EXERCISE DATA.
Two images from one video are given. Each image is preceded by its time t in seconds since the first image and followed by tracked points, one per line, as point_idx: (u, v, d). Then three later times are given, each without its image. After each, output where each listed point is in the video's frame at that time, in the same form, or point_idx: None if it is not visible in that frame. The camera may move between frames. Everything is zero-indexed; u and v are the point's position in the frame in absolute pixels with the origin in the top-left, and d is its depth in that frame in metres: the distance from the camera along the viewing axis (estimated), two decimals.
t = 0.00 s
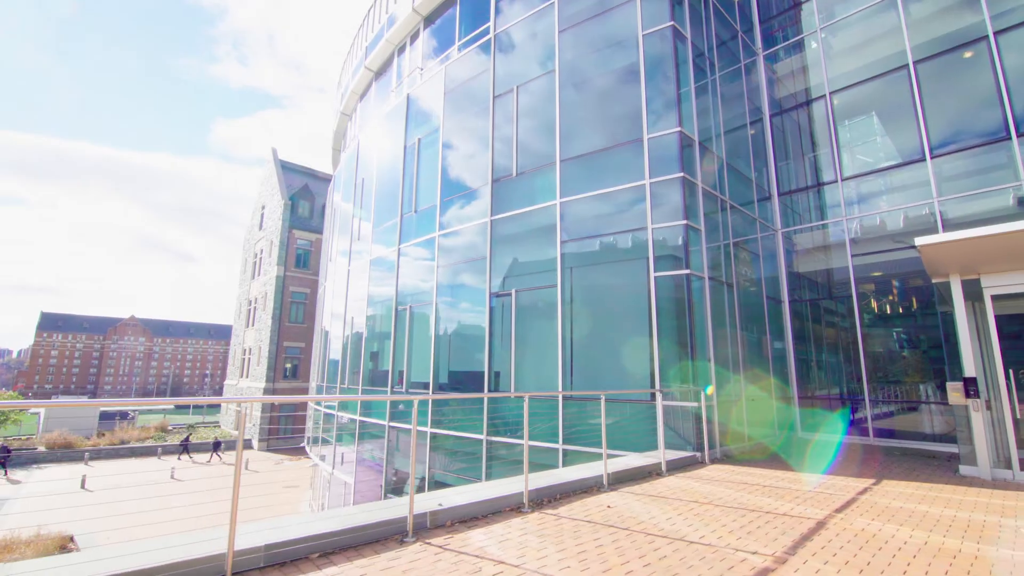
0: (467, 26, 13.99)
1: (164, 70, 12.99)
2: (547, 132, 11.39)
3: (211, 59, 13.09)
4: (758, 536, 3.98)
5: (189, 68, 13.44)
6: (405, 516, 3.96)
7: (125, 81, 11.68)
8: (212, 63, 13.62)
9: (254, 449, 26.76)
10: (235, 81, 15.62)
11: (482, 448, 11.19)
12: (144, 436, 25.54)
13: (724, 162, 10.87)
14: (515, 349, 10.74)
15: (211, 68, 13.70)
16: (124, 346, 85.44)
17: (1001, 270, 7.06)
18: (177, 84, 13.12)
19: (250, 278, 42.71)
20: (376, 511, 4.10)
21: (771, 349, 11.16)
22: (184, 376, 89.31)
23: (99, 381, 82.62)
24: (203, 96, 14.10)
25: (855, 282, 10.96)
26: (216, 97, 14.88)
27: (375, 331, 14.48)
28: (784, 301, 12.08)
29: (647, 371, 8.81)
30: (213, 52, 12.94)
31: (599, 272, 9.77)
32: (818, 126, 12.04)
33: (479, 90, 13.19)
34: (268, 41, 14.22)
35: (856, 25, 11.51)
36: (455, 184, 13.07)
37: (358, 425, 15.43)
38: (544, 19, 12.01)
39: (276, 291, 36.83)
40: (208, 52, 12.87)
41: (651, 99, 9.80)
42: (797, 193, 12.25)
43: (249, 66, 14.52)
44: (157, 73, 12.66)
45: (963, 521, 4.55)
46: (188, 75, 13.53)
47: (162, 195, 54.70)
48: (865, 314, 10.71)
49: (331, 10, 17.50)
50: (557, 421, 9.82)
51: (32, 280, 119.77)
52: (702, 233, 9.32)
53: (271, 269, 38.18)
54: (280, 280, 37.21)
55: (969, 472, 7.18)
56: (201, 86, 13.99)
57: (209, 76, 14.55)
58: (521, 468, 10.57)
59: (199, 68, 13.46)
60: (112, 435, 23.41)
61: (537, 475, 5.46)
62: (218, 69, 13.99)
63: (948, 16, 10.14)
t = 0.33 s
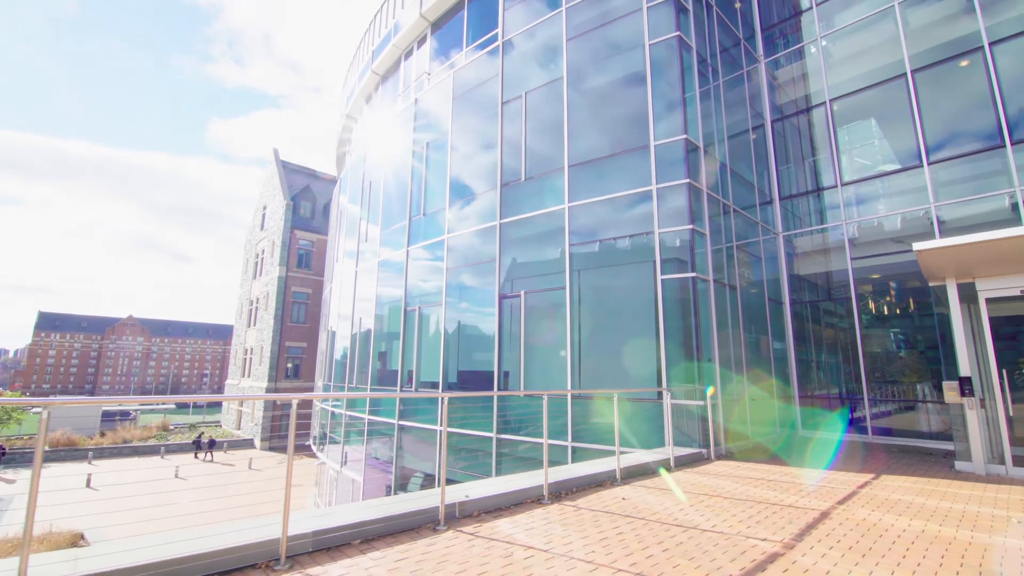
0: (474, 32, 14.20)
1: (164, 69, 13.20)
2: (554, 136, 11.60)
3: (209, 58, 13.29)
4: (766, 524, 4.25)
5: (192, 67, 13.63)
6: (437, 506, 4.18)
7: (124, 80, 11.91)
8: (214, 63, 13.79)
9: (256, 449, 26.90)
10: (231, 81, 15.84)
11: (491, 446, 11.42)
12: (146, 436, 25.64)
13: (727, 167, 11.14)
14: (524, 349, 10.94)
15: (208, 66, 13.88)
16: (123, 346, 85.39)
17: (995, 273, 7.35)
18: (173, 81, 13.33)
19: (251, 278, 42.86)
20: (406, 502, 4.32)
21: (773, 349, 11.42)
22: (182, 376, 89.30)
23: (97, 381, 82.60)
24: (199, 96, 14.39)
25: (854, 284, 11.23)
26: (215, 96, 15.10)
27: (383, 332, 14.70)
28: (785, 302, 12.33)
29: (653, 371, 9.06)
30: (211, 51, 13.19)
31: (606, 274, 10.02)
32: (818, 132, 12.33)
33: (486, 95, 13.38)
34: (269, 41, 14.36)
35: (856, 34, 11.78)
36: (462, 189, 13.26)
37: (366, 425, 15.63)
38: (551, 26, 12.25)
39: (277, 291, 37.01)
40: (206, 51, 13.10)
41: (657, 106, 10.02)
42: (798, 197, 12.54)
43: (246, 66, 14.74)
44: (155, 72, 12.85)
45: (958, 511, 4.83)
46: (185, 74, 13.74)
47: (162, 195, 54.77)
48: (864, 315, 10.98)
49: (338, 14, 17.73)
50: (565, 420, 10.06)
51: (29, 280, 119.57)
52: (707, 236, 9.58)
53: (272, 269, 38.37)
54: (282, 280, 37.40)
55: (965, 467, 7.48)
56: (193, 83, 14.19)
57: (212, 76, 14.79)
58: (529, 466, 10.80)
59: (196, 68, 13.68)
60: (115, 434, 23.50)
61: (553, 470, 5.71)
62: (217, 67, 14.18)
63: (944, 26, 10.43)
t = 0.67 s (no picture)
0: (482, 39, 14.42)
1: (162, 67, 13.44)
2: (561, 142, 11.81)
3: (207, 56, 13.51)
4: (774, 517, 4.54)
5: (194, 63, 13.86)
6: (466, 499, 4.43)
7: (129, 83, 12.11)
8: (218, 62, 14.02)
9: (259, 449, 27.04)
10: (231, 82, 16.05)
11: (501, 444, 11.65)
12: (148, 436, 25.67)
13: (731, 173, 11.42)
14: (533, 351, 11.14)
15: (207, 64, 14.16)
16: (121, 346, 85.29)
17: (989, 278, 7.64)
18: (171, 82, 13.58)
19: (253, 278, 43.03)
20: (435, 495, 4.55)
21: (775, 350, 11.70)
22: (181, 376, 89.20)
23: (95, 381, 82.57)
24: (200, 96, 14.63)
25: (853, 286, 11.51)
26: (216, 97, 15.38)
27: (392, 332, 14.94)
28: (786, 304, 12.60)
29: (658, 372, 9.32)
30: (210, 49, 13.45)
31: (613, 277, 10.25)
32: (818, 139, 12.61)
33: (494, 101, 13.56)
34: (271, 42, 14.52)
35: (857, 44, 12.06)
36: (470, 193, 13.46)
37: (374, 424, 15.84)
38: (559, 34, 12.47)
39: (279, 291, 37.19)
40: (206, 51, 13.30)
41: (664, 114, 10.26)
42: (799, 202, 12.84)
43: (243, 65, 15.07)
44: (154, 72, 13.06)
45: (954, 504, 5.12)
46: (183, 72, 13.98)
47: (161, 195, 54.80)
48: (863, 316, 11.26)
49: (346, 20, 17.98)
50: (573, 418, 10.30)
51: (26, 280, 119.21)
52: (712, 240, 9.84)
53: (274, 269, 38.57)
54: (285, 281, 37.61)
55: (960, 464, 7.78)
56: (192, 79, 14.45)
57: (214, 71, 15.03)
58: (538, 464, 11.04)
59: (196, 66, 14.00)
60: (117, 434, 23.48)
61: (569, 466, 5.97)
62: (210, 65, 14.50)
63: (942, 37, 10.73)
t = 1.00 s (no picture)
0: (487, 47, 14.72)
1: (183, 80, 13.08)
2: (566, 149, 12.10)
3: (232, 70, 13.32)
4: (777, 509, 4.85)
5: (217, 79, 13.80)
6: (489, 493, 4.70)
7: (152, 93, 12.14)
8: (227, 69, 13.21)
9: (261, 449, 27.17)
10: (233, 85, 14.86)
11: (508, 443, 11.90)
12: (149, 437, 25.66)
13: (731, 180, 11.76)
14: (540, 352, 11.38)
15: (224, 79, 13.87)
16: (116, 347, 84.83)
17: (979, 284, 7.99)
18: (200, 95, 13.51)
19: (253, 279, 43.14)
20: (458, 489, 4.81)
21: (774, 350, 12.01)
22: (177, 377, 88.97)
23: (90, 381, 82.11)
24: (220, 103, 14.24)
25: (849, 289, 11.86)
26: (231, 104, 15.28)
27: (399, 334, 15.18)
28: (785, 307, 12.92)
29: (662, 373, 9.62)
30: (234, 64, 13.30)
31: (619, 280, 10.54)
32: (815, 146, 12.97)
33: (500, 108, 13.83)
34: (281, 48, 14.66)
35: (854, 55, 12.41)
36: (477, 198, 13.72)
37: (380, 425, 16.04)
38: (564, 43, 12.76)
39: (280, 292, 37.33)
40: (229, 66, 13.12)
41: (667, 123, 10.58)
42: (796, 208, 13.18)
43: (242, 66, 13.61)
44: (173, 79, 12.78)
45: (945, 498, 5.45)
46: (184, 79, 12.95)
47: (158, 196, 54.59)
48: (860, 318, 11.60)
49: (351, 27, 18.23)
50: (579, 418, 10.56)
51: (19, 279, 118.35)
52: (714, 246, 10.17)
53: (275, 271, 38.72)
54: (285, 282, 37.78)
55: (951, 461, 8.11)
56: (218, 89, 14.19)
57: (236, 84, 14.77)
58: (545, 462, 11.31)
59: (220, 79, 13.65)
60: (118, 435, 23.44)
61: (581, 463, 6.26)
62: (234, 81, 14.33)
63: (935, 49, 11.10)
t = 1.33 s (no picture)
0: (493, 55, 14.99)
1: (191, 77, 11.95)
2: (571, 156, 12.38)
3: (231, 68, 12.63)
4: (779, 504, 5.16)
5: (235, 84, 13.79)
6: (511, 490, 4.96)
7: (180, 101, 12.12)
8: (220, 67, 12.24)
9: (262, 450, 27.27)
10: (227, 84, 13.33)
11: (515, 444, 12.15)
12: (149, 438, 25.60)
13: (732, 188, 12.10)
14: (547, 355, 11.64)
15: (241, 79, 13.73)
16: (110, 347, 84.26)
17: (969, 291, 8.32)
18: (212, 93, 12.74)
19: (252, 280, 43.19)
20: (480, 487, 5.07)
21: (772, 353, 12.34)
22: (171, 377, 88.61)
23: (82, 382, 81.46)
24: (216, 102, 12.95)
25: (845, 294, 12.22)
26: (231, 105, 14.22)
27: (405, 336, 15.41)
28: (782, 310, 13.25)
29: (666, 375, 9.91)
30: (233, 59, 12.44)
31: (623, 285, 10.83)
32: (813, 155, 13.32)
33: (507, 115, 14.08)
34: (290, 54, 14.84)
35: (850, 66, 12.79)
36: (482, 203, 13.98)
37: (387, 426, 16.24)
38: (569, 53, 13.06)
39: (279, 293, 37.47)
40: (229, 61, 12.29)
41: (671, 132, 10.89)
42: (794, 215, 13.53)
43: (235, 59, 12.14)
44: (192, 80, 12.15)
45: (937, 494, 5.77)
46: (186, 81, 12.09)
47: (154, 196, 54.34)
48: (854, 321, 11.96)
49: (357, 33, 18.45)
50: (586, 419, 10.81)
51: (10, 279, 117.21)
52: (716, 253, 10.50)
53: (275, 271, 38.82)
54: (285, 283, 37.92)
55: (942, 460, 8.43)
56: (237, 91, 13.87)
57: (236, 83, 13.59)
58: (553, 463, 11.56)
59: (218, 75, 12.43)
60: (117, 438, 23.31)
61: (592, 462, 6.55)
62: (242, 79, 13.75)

TASK ITEM.
I'd like the lines above from the one with "33: (486, 95, 13.38)" up to and including the one with "48: (864, 315, 10.98)" copied exactly, with no other lines.

RESPONSE FOR THIS EXERCISE.
33: (486, 95, 13.38)
34: (269, 41, 14.36)
35: (856, 34, 11.78)
36: (462, 189, 13.26)
37: (366, 425, 15.63)
38: (551, 26, 12.25)
39: (277, 291, 37.01)
40: (206, 51, 13.10)
41: (657, 106, 10.02)
42: (798, 197, 12.54)
43: (246, 66, 14.74)
44: (155, 72, 12.85)
45: (958, 511, 4.83)
46: (185, 74, 13.74)
47: (162, 195, 54.77)
48: (864, 315, 10.98)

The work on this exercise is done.